By John Lowman
The Facts
Published January 22, 2010
ANGLETON — Ashton Carmen told jurors his father choked him or hit him with a belt, shoes, pots, pans and his fists as punishment, and he received such treatment “constantly.”
Carmen, 18, took the stand in his trial for the Dec. 8, 2005, shooting death of his father, Reginald Carmen, in the family’s Pearland home. Reginald Carmen was shot three times in the left side of his back when entering the foyer of the home, and prosecutors said Ashton Carmen killed him.
Ashton Carmen, who was 14 at the time of the shooting, was tried as an adult and convicted Jan. 12, 2007, then sentenced to 50 years in prison.
A state appellate court in 2008 ruled the judge in his first trial should have allowed a self-defense instruction in the jury charge.

**Task description**
Copy the article about Ashton Carmen's trial, starting with "Carmen, 18, took" and going on through "Carmen killed him.", but change "foyer" to "entryway". Rely solely on the article about Ashton Carmen's trial.

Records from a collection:
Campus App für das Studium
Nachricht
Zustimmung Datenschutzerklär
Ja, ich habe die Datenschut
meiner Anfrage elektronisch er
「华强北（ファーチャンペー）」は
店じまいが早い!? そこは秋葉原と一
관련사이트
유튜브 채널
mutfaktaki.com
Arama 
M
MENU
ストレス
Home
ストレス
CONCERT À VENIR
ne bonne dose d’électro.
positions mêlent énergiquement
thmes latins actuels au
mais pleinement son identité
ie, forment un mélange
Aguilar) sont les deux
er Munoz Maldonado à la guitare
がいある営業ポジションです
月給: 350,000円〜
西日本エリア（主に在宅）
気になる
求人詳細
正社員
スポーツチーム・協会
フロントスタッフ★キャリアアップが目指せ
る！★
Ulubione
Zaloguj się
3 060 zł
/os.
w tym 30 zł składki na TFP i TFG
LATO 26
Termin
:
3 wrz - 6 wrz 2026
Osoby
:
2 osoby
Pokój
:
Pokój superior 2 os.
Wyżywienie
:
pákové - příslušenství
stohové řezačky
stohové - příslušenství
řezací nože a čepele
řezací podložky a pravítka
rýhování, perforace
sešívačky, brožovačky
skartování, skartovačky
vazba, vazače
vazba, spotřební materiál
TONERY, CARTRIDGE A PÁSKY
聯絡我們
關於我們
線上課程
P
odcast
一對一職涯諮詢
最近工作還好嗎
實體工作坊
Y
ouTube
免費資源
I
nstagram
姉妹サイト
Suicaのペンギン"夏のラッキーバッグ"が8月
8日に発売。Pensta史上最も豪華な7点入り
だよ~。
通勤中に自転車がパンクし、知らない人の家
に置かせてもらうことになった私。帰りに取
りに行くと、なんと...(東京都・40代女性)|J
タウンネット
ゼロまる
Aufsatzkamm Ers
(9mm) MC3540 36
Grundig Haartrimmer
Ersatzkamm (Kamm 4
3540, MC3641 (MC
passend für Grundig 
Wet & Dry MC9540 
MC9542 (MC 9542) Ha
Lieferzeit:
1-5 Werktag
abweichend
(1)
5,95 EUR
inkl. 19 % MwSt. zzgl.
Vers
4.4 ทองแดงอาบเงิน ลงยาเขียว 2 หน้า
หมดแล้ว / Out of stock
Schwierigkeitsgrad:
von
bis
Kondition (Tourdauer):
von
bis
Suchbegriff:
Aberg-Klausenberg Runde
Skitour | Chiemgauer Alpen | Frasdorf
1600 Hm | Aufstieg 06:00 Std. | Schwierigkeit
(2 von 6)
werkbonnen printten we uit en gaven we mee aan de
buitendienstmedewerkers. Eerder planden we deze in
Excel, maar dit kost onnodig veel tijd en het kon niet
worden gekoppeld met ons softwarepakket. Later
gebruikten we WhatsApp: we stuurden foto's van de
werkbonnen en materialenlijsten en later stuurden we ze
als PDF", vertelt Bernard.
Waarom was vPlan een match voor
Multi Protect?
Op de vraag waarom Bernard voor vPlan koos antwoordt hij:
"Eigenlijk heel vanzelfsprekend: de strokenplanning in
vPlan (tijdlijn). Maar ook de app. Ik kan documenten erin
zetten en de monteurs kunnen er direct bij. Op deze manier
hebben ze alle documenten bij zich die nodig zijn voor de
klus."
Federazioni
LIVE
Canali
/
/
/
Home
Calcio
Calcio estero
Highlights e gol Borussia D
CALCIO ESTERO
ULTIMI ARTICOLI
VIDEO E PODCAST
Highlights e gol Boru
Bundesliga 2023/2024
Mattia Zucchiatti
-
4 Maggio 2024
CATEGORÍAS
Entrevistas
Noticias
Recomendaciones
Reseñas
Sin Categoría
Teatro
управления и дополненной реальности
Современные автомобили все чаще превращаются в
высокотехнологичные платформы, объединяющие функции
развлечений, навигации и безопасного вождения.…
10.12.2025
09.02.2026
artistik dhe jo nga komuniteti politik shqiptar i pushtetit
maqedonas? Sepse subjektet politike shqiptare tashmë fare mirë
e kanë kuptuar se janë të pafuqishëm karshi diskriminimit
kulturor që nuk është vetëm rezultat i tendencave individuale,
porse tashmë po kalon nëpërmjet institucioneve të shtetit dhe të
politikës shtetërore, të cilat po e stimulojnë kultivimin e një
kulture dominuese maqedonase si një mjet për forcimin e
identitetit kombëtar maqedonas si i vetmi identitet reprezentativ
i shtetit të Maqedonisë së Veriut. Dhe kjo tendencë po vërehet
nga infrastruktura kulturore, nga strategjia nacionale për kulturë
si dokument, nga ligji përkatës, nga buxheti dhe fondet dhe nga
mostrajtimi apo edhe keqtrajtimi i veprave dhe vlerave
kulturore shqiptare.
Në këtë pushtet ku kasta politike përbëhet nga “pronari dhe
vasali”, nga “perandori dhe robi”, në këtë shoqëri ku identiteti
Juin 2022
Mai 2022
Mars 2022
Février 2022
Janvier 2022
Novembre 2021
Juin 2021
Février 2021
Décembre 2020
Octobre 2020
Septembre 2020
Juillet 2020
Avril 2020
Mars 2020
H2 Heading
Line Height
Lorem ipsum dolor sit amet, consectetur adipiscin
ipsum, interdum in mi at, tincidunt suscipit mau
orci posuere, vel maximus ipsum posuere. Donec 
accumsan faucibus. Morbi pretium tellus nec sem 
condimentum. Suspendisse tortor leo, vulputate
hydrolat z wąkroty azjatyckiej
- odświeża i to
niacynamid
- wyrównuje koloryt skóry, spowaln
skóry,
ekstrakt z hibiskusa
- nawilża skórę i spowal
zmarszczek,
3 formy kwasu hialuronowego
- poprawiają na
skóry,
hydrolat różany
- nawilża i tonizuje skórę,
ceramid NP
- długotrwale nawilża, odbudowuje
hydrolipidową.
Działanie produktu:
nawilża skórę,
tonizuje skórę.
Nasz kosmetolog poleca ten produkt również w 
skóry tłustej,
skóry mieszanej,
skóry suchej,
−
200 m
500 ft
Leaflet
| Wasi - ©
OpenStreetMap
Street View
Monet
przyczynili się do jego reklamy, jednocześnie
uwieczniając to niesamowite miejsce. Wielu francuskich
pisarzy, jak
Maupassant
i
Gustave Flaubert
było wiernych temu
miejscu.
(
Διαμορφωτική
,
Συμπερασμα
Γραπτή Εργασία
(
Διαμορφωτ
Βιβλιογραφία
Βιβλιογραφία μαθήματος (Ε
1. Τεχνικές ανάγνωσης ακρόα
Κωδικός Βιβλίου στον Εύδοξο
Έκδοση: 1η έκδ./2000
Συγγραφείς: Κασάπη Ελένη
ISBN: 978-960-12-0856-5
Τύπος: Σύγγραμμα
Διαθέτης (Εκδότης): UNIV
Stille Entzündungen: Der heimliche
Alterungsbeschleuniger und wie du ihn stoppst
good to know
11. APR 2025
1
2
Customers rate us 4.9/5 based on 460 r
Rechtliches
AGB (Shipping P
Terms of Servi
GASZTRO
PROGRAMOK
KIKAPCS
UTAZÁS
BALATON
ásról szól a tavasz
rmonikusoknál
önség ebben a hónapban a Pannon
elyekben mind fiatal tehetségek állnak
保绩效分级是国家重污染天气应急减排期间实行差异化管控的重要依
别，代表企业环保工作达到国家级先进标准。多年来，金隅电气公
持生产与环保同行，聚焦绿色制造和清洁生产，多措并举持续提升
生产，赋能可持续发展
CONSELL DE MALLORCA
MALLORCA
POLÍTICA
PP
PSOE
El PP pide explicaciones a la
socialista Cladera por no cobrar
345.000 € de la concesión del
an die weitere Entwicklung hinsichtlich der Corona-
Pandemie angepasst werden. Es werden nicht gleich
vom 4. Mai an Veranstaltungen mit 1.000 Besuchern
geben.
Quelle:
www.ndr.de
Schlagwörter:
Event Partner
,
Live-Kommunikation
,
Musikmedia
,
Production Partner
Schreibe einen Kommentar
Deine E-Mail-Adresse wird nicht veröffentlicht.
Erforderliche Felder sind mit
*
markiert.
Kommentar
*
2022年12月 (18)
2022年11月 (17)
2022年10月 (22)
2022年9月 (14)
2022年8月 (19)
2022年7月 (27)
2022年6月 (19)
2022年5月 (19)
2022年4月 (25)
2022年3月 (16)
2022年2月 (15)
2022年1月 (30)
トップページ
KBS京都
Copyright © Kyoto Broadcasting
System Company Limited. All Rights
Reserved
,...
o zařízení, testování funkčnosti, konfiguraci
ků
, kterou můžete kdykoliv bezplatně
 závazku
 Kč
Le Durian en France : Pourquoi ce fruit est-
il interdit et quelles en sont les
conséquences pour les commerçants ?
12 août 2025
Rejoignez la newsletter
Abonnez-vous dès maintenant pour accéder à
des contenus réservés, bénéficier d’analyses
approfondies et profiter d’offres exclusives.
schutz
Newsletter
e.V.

**Solution below**
Carmen, 18, took the stand in his trial for the Dec. 8, 2005, shooting death of his father, Reginald Carmen, in the family’s Pearland home. Reginald Carmen was shot three times in the left side of his back when entering the entryway of the home, and prosecutors said Ashton Carmen killed him.